Europe has lost the hearts and minds of its citizens. A more balanced, inclusive, accountable, and democratic Europe would likely be the answer. To move in that direction, southern European policymakers and thinkers have a decisive role to play, both in shaping the overall agenda and convincing their northern peers to work with them to produce a vision for Europe that inspires people with optimism and hope. It is the periphery member-states that must persuade the core to take an active stance in restoring to the European integration project its status as a positive-sum game: both by sharing the costs of exit from the crisis, and by catering responsibly to the needs of those on the losing side of the equation, most of whom are trapped in the south.

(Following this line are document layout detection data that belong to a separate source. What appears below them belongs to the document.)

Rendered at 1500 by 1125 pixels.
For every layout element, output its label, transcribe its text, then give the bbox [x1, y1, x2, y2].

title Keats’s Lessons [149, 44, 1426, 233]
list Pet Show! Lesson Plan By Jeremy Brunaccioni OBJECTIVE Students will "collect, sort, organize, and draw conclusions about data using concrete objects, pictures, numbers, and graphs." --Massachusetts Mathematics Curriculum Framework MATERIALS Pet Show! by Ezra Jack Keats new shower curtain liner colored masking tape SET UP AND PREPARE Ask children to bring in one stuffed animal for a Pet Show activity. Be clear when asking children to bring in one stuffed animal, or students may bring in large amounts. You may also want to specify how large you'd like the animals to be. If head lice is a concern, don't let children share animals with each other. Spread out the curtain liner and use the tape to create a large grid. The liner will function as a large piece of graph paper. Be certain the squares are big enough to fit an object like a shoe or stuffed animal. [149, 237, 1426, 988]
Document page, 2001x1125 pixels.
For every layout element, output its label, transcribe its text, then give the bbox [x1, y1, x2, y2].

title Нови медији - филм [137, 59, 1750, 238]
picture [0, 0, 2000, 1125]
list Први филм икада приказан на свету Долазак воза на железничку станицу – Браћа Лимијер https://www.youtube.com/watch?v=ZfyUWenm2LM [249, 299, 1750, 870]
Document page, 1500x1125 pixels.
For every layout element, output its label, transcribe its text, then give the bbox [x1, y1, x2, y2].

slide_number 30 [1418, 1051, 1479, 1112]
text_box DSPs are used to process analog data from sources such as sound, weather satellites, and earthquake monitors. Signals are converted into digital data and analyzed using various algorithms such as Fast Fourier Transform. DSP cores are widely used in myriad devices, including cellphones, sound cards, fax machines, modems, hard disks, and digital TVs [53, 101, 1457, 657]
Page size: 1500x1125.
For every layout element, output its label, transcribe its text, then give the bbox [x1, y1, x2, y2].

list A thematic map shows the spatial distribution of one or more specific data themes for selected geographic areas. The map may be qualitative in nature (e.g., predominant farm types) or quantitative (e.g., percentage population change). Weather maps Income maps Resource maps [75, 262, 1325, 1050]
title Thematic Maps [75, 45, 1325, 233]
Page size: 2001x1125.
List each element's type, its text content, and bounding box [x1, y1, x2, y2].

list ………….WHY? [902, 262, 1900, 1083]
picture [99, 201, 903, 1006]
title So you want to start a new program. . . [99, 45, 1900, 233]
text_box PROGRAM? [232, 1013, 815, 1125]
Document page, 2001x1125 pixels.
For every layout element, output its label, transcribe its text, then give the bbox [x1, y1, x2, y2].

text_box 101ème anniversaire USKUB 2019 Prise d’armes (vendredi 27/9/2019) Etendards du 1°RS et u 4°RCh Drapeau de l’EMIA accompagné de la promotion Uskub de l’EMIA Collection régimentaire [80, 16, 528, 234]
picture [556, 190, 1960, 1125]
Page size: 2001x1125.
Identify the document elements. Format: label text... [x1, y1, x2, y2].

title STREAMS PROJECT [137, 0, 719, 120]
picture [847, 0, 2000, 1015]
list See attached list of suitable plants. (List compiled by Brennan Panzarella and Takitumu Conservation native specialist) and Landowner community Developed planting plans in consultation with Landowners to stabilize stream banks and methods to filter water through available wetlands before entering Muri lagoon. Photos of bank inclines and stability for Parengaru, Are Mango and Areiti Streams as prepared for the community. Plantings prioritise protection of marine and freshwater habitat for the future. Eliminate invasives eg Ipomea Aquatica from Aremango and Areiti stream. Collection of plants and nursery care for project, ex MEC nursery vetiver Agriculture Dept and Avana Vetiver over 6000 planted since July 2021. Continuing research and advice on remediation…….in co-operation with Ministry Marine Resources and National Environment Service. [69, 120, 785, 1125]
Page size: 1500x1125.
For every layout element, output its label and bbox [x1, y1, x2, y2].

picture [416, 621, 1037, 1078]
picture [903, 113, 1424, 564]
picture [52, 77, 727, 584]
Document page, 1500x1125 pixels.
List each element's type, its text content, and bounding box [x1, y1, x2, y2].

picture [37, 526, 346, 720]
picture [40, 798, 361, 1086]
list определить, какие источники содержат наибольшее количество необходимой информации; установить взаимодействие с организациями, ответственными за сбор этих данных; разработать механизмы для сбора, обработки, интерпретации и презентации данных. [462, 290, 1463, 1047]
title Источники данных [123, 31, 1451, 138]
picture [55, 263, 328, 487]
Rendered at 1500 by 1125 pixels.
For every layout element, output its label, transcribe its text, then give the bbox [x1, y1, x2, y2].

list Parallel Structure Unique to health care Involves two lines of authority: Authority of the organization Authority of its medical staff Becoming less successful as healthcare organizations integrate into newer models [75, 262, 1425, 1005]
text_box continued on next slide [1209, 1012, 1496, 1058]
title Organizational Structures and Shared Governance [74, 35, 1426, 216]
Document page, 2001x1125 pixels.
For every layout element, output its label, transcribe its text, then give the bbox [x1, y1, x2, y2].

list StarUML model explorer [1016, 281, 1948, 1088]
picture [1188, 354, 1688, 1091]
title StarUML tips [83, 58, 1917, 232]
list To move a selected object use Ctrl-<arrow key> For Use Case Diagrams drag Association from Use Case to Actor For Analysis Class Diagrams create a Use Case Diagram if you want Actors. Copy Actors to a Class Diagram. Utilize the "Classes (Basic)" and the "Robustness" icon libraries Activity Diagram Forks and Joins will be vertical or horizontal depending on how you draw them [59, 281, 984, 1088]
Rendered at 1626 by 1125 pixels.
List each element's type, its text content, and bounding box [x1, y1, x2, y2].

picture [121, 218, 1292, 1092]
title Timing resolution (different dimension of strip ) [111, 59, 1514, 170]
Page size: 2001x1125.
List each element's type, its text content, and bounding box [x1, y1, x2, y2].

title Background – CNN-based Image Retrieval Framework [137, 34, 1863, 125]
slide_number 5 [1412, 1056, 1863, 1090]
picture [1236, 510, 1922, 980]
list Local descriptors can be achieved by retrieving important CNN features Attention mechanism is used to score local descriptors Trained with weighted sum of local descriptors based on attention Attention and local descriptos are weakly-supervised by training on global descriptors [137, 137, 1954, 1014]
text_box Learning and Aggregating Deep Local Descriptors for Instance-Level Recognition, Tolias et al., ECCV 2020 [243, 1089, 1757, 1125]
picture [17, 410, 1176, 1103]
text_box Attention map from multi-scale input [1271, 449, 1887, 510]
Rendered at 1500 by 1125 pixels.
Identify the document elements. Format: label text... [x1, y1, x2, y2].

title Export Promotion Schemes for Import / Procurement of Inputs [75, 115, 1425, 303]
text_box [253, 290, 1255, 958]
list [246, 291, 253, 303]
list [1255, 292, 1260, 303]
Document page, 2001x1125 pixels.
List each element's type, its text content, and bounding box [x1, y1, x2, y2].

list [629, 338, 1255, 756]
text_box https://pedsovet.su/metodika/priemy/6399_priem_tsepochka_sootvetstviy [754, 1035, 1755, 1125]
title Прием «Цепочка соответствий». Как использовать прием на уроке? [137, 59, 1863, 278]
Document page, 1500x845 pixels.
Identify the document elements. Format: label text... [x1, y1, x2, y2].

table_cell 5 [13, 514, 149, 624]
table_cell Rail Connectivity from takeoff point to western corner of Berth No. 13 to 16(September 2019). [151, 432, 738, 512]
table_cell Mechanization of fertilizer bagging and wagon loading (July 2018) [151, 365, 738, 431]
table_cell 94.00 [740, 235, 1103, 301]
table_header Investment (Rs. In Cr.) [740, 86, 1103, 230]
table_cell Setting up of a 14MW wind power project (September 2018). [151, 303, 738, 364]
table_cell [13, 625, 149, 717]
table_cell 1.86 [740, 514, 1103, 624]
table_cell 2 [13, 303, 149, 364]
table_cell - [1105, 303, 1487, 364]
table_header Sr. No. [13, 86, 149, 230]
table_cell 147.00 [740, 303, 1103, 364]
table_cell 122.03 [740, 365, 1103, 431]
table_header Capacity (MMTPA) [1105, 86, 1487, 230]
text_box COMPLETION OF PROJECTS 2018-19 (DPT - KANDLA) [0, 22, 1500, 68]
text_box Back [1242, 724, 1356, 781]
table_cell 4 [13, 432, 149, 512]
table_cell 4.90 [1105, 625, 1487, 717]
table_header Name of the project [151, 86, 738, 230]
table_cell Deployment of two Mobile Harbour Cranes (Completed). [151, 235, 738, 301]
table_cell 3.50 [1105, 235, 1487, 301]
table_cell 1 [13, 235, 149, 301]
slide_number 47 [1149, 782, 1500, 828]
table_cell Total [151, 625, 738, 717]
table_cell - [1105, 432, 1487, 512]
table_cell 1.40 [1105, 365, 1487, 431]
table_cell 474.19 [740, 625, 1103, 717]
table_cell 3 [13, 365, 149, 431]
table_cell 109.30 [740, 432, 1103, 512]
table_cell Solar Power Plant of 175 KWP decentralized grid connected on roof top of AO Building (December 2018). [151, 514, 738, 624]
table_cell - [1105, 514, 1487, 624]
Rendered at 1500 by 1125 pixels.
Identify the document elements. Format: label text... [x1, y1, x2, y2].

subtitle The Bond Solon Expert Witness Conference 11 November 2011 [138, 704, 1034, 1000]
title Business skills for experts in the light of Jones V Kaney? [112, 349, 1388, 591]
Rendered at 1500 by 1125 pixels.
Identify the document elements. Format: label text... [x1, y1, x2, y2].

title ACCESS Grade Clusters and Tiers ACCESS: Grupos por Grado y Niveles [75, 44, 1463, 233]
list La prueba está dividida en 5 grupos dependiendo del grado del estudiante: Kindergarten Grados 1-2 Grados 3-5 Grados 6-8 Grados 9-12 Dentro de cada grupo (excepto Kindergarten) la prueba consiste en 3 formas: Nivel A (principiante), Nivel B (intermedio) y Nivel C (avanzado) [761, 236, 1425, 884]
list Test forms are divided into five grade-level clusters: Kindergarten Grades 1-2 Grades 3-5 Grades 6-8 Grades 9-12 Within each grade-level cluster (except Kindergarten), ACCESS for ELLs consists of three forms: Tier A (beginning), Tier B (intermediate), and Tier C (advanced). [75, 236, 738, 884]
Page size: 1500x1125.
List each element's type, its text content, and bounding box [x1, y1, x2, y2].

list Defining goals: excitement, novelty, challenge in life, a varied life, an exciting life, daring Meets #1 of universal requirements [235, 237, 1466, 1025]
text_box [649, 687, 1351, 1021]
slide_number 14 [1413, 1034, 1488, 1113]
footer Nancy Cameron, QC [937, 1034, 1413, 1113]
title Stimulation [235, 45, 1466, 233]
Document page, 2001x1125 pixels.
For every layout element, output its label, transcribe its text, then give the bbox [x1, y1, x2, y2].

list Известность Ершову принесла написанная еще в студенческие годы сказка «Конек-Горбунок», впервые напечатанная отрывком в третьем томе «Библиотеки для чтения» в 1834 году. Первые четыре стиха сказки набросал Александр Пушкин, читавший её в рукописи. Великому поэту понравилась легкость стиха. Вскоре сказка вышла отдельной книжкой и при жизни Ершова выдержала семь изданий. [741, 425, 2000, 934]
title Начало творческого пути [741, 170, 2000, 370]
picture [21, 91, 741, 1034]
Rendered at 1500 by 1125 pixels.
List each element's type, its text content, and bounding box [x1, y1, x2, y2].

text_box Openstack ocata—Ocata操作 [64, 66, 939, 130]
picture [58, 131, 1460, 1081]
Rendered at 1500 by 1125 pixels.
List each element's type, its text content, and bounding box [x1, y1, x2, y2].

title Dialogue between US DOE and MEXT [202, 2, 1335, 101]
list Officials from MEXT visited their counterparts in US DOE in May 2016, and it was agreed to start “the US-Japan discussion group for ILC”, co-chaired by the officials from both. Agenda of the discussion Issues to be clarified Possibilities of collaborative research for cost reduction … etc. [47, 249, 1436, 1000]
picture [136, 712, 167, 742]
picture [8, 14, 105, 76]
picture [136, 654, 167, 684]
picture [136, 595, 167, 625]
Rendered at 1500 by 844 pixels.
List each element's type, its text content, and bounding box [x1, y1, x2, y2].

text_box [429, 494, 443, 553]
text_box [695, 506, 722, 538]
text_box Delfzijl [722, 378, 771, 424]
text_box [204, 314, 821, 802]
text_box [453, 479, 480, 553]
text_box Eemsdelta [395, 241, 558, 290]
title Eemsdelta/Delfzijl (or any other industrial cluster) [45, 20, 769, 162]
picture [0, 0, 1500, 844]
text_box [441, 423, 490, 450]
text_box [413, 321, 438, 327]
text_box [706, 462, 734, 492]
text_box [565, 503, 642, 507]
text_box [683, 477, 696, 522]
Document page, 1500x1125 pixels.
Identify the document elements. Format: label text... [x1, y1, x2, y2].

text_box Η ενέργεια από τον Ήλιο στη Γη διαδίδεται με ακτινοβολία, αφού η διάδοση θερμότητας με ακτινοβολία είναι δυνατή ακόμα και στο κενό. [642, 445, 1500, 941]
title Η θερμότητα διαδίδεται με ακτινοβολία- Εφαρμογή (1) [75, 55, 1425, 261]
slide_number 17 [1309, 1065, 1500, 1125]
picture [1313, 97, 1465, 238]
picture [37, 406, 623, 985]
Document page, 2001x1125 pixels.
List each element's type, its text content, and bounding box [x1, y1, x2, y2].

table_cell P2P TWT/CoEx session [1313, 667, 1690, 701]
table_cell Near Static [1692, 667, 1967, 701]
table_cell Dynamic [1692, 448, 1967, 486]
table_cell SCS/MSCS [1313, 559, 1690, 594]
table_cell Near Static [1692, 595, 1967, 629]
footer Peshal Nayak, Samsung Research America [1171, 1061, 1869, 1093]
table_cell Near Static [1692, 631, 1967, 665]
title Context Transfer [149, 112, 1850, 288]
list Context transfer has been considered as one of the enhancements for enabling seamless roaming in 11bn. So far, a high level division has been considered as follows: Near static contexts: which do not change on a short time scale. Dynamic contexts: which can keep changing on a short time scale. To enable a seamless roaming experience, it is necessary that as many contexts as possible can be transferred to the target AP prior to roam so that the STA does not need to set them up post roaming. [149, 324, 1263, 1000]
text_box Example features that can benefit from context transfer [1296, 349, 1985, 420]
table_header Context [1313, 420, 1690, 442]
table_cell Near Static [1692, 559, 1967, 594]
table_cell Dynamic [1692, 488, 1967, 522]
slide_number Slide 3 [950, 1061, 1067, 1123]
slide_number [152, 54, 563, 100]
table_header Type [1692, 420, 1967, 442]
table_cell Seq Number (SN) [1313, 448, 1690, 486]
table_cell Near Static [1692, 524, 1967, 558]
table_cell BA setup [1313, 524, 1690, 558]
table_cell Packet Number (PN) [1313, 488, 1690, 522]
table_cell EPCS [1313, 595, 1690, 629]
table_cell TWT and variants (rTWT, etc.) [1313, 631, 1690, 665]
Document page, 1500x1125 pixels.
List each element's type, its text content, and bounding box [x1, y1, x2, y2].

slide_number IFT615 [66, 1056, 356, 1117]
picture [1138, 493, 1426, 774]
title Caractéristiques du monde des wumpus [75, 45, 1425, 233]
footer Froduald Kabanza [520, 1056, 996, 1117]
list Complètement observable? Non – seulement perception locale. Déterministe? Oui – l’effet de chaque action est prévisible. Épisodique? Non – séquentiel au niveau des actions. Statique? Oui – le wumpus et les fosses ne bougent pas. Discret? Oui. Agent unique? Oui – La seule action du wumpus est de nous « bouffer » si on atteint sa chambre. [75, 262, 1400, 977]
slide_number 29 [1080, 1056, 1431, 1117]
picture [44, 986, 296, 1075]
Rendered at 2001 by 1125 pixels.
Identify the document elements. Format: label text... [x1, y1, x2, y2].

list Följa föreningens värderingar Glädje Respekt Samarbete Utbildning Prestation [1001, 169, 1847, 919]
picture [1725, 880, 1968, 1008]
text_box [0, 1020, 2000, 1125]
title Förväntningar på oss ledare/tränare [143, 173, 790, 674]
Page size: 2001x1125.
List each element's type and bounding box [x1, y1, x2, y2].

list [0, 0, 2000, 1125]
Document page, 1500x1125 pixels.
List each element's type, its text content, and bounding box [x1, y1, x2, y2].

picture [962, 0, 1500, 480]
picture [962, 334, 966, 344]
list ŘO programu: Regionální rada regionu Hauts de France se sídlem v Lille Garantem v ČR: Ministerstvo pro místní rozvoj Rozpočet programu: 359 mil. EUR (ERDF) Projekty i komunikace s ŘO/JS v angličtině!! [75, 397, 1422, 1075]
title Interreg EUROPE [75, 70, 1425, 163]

If Europe is to emerge stronger from this critical, make-or-break moment, a renewed common vision has to be built. In turn this must become the foundation of major decisions made in the common interest. The challenge European nations face today is to move beyond continuously asserting their independence and instead make a virtue of their interdependence.

Europe must obviously devise the right policies to overcome its current troubles. But it must do more: reinforce its fundamental democratic values of solidarity and tolerance, under two key, related headings: equality and diversity. It needs to restore trust between its core and its periphery, between debtors and creditors, binding up the wounds inflicted by the policies brought by the most disruptive crisis in the European Union’s history.

Southern European member-states must remain vigilant, for it is urgent that an economic recovery begins to narrow rather than widen further the existing gaps in social cohesion and solidarity. A willingness of all Europeanists, north and south, to commit to this task would be a vital first step in the recovery of Europe.